-- Begin Given data --

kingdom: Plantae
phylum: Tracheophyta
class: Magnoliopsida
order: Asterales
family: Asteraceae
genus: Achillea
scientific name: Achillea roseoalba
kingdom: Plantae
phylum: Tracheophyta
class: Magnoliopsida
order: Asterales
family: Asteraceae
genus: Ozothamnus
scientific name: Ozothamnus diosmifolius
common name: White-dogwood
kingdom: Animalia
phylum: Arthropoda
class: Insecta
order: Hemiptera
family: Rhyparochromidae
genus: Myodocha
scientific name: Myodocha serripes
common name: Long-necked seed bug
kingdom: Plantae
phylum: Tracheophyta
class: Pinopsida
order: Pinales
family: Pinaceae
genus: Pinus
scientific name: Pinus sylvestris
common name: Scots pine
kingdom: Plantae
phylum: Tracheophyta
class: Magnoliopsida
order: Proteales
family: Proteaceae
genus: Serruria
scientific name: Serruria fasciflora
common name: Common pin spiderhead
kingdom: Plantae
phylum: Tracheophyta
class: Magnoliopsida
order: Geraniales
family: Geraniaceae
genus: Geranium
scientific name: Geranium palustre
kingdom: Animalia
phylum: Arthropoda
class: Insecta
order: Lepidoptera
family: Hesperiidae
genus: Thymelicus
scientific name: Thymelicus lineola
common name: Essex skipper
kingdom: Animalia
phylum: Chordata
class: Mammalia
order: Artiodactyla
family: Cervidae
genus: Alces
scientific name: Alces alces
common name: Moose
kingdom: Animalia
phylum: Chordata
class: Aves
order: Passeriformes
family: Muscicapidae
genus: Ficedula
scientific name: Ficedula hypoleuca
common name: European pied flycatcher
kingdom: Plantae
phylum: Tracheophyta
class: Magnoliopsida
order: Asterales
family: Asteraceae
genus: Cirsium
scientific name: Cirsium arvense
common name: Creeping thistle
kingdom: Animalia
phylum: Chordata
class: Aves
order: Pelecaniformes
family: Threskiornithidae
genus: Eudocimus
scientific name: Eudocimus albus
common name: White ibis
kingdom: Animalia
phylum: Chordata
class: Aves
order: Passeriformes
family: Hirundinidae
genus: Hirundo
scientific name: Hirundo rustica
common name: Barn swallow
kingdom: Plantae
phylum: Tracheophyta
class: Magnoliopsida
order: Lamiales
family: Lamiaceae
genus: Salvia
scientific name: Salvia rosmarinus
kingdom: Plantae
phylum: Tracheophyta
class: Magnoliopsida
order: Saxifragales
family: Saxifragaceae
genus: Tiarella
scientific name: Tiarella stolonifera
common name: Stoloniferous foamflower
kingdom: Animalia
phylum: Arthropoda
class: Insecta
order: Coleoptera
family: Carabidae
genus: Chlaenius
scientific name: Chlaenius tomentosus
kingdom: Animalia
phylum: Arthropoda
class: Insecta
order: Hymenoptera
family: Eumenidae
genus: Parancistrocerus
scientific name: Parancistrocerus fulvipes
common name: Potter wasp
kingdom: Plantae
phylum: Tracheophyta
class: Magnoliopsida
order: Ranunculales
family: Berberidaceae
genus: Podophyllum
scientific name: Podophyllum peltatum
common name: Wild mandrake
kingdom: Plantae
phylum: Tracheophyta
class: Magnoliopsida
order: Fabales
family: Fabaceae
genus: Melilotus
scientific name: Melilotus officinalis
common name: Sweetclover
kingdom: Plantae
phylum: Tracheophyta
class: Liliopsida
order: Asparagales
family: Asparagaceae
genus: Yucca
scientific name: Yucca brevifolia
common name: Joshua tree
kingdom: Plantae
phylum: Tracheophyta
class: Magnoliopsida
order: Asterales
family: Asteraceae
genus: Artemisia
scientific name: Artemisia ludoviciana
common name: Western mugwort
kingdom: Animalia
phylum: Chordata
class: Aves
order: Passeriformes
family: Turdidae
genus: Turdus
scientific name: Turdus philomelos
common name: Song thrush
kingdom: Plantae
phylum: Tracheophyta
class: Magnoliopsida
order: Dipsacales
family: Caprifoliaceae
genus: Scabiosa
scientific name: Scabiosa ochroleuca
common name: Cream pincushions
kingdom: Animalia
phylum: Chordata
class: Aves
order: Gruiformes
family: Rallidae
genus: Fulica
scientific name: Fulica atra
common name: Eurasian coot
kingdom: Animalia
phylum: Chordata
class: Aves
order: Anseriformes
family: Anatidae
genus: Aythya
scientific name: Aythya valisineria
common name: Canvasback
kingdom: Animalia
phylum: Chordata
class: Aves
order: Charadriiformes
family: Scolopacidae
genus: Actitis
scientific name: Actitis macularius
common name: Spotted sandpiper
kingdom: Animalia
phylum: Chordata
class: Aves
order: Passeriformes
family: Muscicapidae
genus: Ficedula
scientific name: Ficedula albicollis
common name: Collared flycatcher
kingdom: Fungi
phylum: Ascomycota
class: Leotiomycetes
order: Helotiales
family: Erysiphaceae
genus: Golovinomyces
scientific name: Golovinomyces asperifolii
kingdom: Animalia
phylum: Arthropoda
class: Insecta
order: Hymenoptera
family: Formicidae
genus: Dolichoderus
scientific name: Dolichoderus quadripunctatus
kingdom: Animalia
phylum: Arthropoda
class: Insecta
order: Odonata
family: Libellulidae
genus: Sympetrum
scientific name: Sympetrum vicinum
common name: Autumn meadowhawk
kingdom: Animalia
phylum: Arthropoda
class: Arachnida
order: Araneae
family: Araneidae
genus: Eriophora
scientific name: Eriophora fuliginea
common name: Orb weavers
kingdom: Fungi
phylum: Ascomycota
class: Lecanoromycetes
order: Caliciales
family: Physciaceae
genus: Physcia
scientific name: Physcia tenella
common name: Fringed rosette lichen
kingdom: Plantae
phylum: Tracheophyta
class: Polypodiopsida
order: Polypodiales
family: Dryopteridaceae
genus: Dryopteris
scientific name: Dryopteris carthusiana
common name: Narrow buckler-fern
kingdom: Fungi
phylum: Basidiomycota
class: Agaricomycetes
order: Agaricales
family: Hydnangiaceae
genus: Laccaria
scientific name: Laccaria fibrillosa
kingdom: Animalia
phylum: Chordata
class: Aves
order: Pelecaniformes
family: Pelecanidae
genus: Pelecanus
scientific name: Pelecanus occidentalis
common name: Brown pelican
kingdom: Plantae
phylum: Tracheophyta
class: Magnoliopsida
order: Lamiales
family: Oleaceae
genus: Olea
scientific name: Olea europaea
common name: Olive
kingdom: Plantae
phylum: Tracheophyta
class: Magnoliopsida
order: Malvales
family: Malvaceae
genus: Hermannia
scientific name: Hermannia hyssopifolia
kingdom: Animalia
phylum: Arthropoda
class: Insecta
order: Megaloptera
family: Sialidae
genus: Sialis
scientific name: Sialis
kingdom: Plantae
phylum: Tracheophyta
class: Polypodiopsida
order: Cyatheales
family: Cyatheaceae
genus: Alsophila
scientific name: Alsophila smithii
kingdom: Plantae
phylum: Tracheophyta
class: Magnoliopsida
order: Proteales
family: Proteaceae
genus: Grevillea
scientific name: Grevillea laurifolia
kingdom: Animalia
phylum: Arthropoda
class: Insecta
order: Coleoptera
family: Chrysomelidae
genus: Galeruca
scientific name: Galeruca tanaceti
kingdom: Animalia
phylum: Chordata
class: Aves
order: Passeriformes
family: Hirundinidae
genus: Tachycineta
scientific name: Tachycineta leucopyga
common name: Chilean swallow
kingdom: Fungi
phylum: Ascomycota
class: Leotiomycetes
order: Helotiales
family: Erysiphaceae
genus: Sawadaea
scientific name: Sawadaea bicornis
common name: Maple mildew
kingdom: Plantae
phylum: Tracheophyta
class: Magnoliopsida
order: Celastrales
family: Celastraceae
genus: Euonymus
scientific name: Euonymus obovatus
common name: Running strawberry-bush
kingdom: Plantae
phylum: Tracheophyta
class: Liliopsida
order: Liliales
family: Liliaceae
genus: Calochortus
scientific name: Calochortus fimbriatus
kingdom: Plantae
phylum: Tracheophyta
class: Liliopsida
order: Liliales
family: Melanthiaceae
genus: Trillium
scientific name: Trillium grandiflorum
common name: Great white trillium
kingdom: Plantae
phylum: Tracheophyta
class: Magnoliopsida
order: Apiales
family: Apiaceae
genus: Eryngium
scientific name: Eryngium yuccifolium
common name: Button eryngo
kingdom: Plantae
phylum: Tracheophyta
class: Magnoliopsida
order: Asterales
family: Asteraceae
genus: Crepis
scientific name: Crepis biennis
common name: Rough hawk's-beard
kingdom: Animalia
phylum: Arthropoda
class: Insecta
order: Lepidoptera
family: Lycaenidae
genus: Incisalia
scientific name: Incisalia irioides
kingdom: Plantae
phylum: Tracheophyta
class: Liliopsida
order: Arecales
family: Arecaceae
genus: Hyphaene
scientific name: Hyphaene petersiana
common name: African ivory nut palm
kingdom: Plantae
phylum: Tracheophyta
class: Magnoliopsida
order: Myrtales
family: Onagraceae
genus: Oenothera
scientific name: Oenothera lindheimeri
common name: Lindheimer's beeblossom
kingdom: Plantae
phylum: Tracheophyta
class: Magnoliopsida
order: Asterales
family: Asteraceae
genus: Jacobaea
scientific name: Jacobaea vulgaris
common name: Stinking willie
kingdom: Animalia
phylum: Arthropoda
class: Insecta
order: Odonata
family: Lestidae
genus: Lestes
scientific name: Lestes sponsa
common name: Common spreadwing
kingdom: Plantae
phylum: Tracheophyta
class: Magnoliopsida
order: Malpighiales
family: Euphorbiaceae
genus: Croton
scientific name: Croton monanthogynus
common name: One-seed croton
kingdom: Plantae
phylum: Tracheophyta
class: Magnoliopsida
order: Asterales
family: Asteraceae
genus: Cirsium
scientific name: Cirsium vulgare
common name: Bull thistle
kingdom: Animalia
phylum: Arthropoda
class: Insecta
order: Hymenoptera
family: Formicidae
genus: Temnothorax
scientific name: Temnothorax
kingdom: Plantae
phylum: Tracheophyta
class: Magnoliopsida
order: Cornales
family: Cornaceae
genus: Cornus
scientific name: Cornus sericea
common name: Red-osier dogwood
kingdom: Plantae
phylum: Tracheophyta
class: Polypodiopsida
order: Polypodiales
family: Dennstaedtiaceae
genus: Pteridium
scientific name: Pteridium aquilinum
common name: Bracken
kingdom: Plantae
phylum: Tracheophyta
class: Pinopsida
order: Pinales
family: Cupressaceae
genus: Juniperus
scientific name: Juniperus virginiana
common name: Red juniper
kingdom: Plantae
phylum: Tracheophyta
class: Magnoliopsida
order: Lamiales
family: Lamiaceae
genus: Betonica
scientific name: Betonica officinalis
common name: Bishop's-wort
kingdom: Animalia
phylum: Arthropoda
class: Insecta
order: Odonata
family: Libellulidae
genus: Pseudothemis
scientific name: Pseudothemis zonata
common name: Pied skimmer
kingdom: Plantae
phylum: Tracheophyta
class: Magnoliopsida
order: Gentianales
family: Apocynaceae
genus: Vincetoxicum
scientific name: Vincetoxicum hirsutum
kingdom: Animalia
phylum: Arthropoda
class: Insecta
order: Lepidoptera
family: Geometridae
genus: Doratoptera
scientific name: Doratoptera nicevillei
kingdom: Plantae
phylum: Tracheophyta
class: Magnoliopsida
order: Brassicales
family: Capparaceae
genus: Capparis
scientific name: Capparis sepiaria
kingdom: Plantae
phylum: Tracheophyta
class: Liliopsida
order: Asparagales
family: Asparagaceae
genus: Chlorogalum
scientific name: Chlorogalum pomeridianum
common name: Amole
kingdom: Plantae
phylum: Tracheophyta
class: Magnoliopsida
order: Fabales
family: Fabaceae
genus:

-- End Given data --

▶ [Problem to work on]
Return the data line for line without any change, beginning with its first line and stopping after the line that contains "common name: Moose".

▶ [Completed exercise]
kingdom: Plantae
phylum: Tracheophyta
class: Magnoliopsida
order: Asterales
family: Asteraceae
genus: Achillea
scientific name: Achillea roseoalba
kingdom: Plantae
phylum: Tracheophyta
class: Magnoliopsida
order: Asterales
family: Asteraceae
genus: Ozothamnus
scientific name: Ozothamnus diosmifolius
common name: White-dogwood
kingdom: Animalia
phylum: Arthropoda
class: Insecta
order: Hemiptera
family: Rhyparochromidae
genus: Myodocha
scientific name: Myodocha serripes
common name: Long-necked seed bug
kingdom: Plantae
phylum: Tracheophyta
class: Pinopsida
order: Pinales
family: Pinaceae
genus: Pinus
scientific name: Pinus sylvestris
common name: Scots pine
kingdom: Plantae
phylum: Tracheophyta
class: Magnoliopsida
order: Proteales
family: Proteaceae
genus: Serruria
scientific name: Serruria fasciflora
common name: Common pin spiderhead
kingdom: Plantae
phylum: Tracheophyta
class: Magnoliopsida
order: Geraniales
family: Geraniaceae
genus: Geranium
scientific name: Geranium palustre
kingdom: Animalia
phylum: Arthropoda
class: Insecta
order: Lepidoptera
family: Hesperiidae
genus: Thymelicus
scientific name: Thymelicus lineola
common name: Essex skipper
kingdom: Animalia
phylum: Chordata
class: Mammalia
order: Artiodactyla
family: Cervidae
genus: Alces
scientific name: Alces alces
common name: Moose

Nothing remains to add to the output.